Instructions to follow
Copy each line of the entries that contains the word "kylmäkonekasettiin".

Exercise data
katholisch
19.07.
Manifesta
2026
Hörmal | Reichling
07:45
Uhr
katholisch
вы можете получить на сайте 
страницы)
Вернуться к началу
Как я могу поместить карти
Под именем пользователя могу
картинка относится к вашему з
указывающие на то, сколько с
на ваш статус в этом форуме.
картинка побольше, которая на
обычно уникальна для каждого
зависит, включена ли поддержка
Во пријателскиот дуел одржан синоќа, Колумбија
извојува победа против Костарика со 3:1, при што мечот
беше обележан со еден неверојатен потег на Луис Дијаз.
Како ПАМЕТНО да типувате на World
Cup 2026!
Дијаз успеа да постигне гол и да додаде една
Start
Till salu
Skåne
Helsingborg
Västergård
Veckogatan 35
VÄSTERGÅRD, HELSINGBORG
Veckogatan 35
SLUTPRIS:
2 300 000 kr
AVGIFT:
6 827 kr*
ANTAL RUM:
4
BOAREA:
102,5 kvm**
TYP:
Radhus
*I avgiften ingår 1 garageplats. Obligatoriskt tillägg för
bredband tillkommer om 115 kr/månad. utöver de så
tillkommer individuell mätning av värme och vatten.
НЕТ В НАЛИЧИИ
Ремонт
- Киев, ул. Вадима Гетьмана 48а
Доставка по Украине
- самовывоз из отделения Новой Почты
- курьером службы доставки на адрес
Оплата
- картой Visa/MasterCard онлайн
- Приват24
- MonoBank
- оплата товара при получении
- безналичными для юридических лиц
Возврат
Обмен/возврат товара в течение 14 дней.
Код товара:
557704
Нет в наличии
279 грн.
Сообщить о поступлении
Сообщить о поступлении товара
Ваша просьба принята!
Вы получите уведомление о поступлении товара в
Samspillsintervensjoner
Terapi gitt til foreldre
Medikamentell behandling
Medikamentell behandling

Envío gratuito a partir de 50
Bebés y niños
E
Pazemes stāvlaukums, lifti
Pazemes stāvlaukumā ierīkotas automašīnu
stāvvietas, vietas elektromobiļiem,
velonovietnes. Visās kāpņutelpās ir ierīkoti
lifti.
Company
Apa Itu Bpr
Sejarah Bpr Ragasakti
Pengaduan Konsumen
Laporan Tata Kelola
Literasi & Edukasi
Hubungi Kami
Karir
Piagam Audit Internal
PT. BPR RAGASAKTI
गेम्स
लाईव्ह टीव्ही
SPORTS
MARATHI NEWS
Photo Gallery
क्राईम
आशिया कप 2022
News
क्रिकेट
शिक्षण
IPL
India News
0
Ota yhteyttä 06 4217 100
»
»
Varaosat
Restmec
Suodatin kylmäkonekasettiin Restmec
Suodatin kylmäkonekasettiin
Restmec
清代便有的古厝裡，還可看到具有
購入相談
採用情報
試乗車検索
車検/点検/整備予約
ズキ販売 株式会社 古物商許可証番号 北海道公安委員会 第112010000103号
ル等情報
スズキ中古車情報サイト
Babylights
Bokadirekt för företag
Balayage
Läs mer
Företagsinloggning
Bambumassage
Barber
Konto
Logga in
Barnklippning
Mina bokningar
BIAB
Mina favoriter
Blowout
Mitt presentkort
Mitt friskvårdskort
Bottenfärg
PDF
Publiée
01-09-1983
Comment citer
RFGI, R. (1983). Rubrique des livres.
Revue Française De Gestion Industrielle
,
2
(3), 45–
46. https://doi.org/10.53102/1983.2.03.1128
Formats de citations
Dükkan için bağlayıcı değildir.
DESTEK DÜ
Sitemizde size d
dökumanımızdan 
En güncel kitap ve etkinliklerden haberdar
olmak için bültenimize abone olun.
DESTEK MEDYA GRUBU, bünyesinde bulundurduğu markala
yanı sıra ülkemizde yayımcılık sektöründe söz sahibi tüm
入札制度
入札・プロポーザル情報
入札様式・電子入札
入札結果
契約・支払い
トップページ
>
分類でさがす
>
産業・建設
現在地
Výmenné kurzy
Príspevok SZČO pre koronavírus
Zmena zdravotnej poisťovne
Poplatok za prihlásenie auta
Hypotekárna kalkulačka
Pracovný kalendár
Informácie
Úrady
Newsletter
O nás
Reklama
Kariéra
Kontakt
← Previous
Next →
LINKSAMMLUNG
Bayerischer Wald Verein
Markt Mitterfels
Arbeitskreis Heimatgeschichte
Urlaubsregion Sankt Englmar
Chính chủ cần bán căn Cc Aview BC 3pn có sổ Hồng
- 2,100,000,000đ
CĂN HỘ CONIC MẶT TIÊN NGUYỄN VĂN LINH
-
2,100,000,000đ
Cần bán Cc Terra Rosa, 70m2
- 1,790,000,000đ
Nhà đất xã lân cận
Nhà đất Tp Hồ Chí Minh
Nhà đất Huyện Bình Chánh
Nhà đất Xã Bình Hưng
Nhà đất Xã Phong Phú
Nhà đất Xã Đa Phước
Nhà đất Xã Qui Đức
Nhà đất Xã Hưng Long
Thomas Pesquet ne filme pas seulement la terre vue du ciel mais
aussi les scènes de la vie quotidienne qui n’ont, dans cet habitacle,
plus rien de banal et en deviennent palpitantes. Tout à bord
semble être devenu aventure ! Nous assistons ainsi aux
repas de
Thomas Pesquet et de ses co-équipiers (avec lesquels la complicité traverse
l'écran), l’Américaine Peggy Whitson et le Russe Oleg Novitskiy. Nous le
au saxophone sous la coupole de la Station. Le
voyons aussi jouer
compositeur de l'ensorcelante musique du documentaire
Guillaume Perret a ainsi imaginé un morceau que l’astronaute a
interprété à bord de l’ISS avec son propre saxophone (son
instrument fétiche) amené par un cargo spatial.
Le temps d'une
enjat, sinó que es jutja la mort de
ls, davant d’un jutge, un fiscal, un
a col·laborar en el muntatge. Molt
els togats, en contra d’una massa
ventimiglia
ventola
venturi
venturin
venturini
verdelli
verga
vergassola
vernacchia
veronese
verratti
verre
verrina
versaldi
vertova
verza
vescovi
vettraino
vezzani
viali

Answer to this task
Suodatin kylmäkonekasettiin Restmec
Suodatin kylmäkonekasettiin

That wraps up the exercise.